--- Input data ---

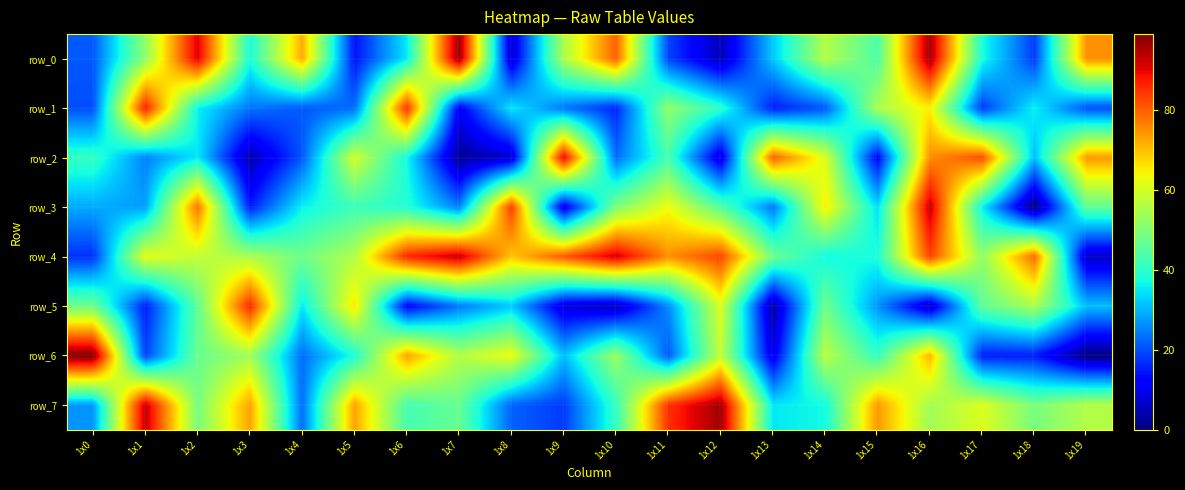

Reading left to right, extract all data points from this chart.

row_0: 1x0=21	1x1=52	1x2=91	1x3=38	1x4=72	1x5=14	1x6=35	1x7=97	1x8=7	1x9=55	1x10=80	1x11=19	1x12=5	1x13=32	1x14=56	1x15=44	1x16=96	1x17=38	1x18=18	1x19=75
row_1: 1x0=20	1x1=87	1x2=36	1x3=24	1x4=21	1x5=23	1x6=85	1x7=11	1x8=35	1x9=24	1x10=16	1x11=52	1x12=40	1x13=15	1x14=21	1x15=55	1x16=65	1x17=18	1x18=36	1x19=20
row_2: 1x0=41	1x1=25	1x2=35	1x3=4	1x4=21	1x5=60	1x6=37	1x7=2	1x8=7	1x9=90	1x10=23	1x11=43	1x12=8	1x13=80	1x14=61	1x15=12	1x16=75	1x17=82	1x18=31	1x19=74
row_3: 1x0=29	1x1=28	1x2=78	1x3=15	1x4=36	1x5=42	1x6=39	1x7=25	1x8=84	1x9=9	1x10=50	1x11=63	1x12=45	1x13=24	1x14=65	1x15=34	1x16=93	1x17=36	1x18=0	1x19=46
row_4: 1x0=17	1x1=62	1x2=58	1x3=55	1x4=48	1x5=56	1x6=86	1x7=93	1x8=69	1x9=81	1x10=92	1x11=75	1x12=83	1x13=48	1x14=37	1x15=38	1x16=83	1x17=52	1x18=79	1x19=6
row_5: 1x0=48	1x1=15	1x2=46	1x3=86	1x4=35	1x5=66	1x6=12	1x7=24	1x8=32	1x9=8	1x10=5	1x11=26	1x12=61	1x13=3	1x14=48	1x15=27	1x16=6	1x17=46	1x18=55	1x19=31
row_6: 1x0=99	1x1=19	1x2=47	1x3=54	1x4=23	1x5=38	1x6=73	1x7=56	1x8=63	1x9=31	1x10=53	1x11=21	1x12=58	1x13=9	1x14=57	1x15=41	1x16=71	1x17=15	1x18=15	1x19=0
row_7: 1x0=27	1x1=93	1x2=49	1x3=73	1x4=23	1x5=73	1x6=43	1x7=47	1x8=22	1x9=18	1x10=41	1x11=85	1x12=96	1x13=35	1x14=37	1x15=74	1x16=54	1x17=61	1x18=49	1x19=56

---

Exercise goal
Copy out every item above word for word, leaving out the pictures.

Expected answer
Reading left to right, extract all data points from this chart.

row_0: 1x0=21	1x1=52	1x2=91	1x3=38	1x4=72	1x5=14	1x6=35	1x7=97	1x8=7	1x9=55	1x10=80	1x11=19	1x12=5	1x13=32	1x14=56	1x15=44	1x16=96	1x17=38	1x18=18	1x19=75
row_1: 1x0=20	1x1=87	1x2=36	1x3=24	1x4=21	1x5=23	1x6=85	1x7=11	1x8=35	1x9=24	1x10=16	1x11=52	1x12=40	1x13=15	1x14=21	1x15=55	1x16=65	1x17=18	1x18=36	1x19=20
row_2: 1x0=41	1x1=25	1x2=35	1x3=4	1x4=21	1x5=60	1x6=37	1x7=2	1x8=7	1x9=90	1x10=23	1x11=43	1x12=8	1x13=80	1x14=61	1x15=12	1x16=75	1x17=82	1x18=31	1x19=74
row_3: 1x0=29	1x1=28	1x2=78	1x3=15	1x4=36	1x5=42	1x6=39	1x7=25	1x8=84	1x9=9	1x10=50	1x11=63	1x12=45	1x13=24	1x14=65	1x15=34	1x16=93	1x17=36	1x18=0	1x19=46
row_4: 1x0=17	1x1=62	1x2=58	1x3=55	1x4=48	1x5=56	1x6=86	1x7=93	1x8=69	1x9=81	1x10=92	1x11=75	1x12=83	1x13=48	1x14=37	1x15=38	1x16=83	1x17=52	1x18=79	1x19=6
row_5: 1x0=48	1x1=15	1x2=46	1x3=86	1x4=35	1x5=66	1x6=12	1x7=24	1x8=32	1x9=8	1x10=5	1x11=26	1x12=61	1x13=3	1x14=48	1x15=27	1x16=6	1x17=46	1x18=55	1x19=31
row_6: 1x0=99	1x1=19	1x2=47	1x3=54	1x4=23	1x5=38	1x6=73	1x7=56	1x8=63	1x9=31	1x10=53	1x11=21	1x12=58	1x13=9	1x14=57	1x15=41	1x16=71	1x17=15	1x18=15	1x19=0
row_7: 1x0=27	1x1=93	1x2=49	1x3=73	1x4=23	1x5=73	1x6=43	1x7=47	1x8=22	1x9=18	1x10=41	1x11=85	1x12=96	1x13=35	1x14=37	1x15=74	1x16=54	1x17=61	1x18=49	1x19=56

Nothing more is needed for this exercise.